Нужно было сказать еще многое.
Но пока это слово, казалось, подвело всему итог.
Люди в соседних креслах зааплодировали. Одна женщина засняла все на телефон. Но почему-то мне было наплевать, даже если мы в итоге окажемся на обложке таблоида.
– Ох, Дэв. – Белль прикрыла рот ладонями, на ее глазах навернулись слезы. – Это потрясающе. А теперь не мог бы ты, пожалуйста, помочь мне подняться?
Эпилог
Белль
– Ты знала, что во время спаривания самец и самка рыбы-удильщика срастаются друг с другом и навсегда остаются единым организмом? Когда парень удильщик находит готовую к спариванию самку, он впивается в нее и сливается с ней. Он лишается глаз и множества внутренних органов, пока у них не образуется общая кровеносная система. – Дэвон ласково гладит меня по руке, глядя со своего места возле моей больничной койки.
– Ух ты, – сухо отвечаю я, затаив дыхание, чтобы унять боль. – Звучит знакомо.

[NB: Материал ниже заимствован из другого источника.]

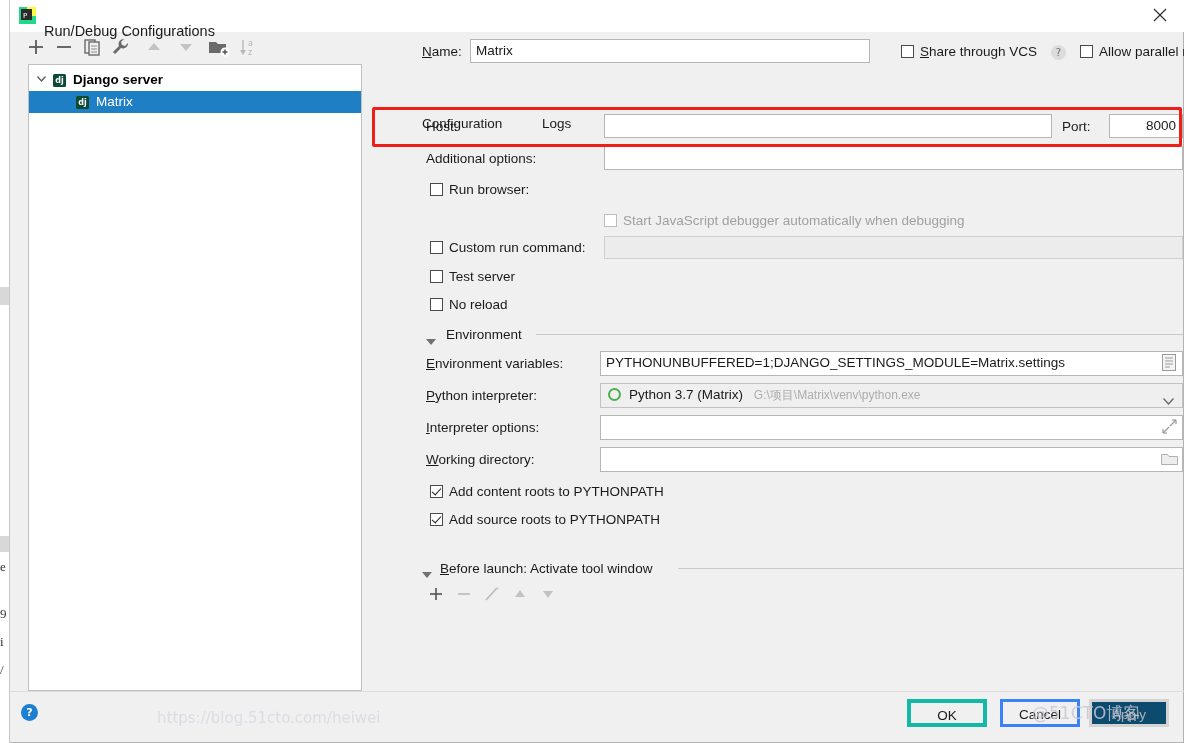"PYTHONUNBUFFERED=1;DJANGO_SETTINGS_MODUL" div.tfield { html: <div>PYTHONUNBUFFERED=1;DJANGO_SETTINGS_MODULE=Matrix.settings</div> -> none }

Я поворачиваюсь к медсестре Притворяюсь-Что-Меня-Здесь-Нет, которая широко улыбается нам обоим, будто это она сейчас рожает, и кладет мою медицинскую карту обратно на край койки.
– Я только что снова почувствовала схватку, и эта выдалась о-о-о-очень болезненной.
Такой болезненной, что я думала, мой живот треснет пополам.
– Когда приедет доктор Бьорн? – требовательно спрашивает Дэвон, побуждая принять меры. – Моей жене больно.
– Ваша жена – не первая рожающая женщина, – спокойно замечает медсестра Сейчас-Получу-По-Физиономии. Она подходит и снова взбивает мои подушки. – Два врача приходили ее осмотреть и сказали, что все в полном порядке. Доктор Бьорн попал в небольшую пробку. Он прибудет через несколько минут. Вы всегда можете прибегнуть к эпидуральной анестезии.
– Вы шутите? Я хочу, чтобы ребенок знал, как сильно я страдала из-за нее, и потом вечно ей это припоминать.
Медсестра смеется.
Не знаю почему.
Я-то не шучу.
– Милая, все нормально. Еще есть время, – воркует Дэвон, убирая волосы с моего лица. Жест милый и романтичный, но я вот-вот безо всяких лекарств вытолкну из себя человека в три с половиной килограмма. Я смахиваю его руку.